Search code examples
javaregexcapturing-group

Clarification about regex capturing groups


Directly from this java API (ctrl + f) + "Group name":

The captured input associated with a group is always the subsequence that the group most recently matched. If a group is evaluated a second time because of quantification then its previously-captured value, if any, will be retained if the second evaluation fails. Matching the string "aba" against the expression (a(b)?)+, for example, leaves group two set to "b". All captured input is discarded at the beginning of each match.

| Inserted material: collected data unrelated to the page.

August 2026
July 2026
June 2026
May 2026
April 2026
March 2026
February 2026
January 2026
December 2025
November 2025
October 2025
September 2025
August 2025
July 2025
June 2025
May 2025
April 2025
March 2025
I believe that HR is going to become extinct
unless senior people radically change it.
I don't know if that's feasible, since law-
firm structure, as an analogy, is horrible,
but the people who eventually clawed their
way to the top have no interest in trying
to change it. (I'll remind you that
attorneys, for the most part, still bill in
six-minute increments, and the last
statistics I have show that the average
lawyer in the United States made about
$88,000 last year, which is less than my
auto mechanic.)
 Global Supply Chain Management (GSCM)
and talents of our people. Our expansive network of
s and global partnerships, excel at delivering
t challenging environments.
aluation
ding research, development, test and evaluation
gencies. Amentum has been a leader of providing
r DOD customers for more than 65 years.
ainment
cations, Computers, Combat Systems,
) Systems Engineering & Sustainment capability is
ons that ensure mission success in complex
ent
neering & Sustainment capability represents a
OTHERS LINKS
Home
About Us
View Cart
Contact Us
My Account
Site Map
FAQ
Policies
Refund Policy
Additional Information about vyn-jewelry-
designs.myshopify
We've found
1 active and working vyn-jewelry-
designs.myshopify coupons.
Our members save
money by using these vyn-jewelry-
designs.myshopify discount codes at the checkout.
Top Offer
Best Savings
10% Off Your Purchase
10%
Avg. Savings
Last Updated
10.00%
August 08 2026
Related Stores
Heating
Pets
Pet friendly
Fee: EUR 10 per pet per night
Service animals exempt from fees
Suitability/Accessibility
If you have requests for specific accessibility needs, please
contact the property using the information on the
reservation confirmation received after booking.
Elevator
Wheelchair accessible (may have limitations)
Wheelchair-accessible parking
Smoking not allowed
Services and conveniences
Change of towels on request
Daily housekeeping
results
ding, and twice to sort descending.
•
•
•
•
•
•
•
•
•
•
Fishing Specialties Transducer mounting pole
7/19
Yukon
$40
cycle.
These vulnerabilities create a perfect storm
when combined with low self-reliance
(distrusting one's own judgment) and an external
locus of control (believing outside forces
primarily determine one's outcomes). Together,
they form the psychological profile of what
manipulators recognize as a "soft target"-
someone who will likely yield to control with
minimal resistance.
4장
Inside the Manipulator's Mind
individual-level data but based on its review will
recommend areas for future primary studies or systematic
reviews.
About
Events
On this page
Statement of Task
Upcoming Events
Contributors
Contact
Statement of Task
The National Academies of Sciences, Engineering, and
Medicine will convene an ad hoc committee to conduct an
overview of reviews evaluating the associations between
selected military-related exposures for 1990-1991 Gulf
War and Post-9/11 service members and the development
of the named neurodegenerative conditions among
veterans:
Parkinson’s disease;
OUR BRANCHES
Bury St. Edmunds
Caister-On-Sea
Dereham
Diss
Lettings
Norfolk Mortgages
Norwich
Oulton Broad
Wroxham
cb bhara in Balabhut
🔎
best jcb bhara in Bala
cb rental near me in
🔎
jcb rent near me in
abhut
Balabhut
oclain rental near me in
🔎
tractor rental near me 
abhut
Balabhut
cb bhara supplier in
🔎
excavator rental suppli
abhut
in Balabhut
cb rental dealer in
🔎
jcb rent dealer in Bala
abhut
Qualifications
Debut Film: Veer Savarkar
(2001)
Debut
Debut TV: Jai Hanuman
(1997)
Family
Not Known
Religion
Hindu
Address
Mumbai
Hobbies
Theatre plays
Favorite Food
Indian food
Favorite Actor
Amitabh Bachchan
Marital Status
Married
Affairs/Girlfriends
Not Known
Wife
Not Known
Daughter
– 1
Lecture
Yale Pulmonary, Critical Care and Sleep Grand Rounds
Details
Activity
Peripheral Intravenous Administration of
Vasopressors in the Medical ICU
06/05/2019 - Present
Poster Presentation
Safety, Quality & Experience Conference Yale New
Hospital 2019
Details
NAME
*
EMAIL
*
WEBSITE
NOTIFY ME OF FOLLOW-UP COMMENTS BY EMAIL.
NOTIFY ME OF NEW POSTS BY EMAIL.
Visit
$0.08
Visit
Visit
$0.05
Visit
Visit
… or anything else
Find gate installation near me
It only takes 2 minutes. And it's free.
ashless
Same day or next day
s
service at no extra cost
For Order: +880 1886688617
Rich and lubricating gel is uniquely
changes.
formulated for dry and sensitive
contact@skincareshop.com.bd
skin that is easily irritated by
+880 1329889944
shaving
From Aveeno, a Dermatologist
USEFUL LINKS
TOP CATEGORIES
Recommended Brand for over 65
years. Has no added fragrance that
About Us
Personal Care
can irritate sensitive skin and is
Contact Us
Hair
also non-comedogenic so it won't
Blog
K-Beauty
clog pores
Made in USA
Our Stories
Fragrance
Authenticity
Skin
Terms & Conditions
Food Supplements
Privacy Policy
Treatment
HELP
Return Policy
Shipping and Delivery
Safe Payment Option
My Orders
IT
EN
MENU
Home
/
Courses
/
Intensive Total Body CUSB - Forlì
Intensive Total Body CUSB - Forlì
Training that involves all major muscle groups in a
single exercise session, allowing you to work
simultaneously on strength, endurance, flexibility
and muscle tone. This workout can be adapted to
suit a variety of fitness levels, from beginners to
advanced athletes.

I know how capturing groups work and how they work with backreference. However I have not got the point of the API bit I above quoted. Is somebody able to put it down in other words?

Thanks in advance.


Solution

  • That quote says that:

    If you have used a quantifier - +, *, ? or {m,n}, on your capture group, and your group is matched more than once, then only the last match will be associated with the capture group, and all the previous matches will be overridden.

    For e.g.: If you match (a)+ against the string - "aaaaaa", your capture group 1 will refer to the last a.

    Now consider the case, where you have a nested capture group as in the example shown in your quote:

    `(a(b)?)+`
    

    matching this regex with the string - "aba", you get the following 2 matches:

    • "ab" - Capture Group 1 = "ab" (due to outer parenthesis), Capture Group 2 = "b"(due to inner parenthesis)
    • "a" - Capture Group 1 = "a", Capture Group 2 = None. (This is because second capture group (b)? is optional. So, it successfully matches the last a.

    So, finally your Capture group 1 will contain "a",which overrides earlier captured group "ab", and Capture group 2 will contain "b", which is not overridden.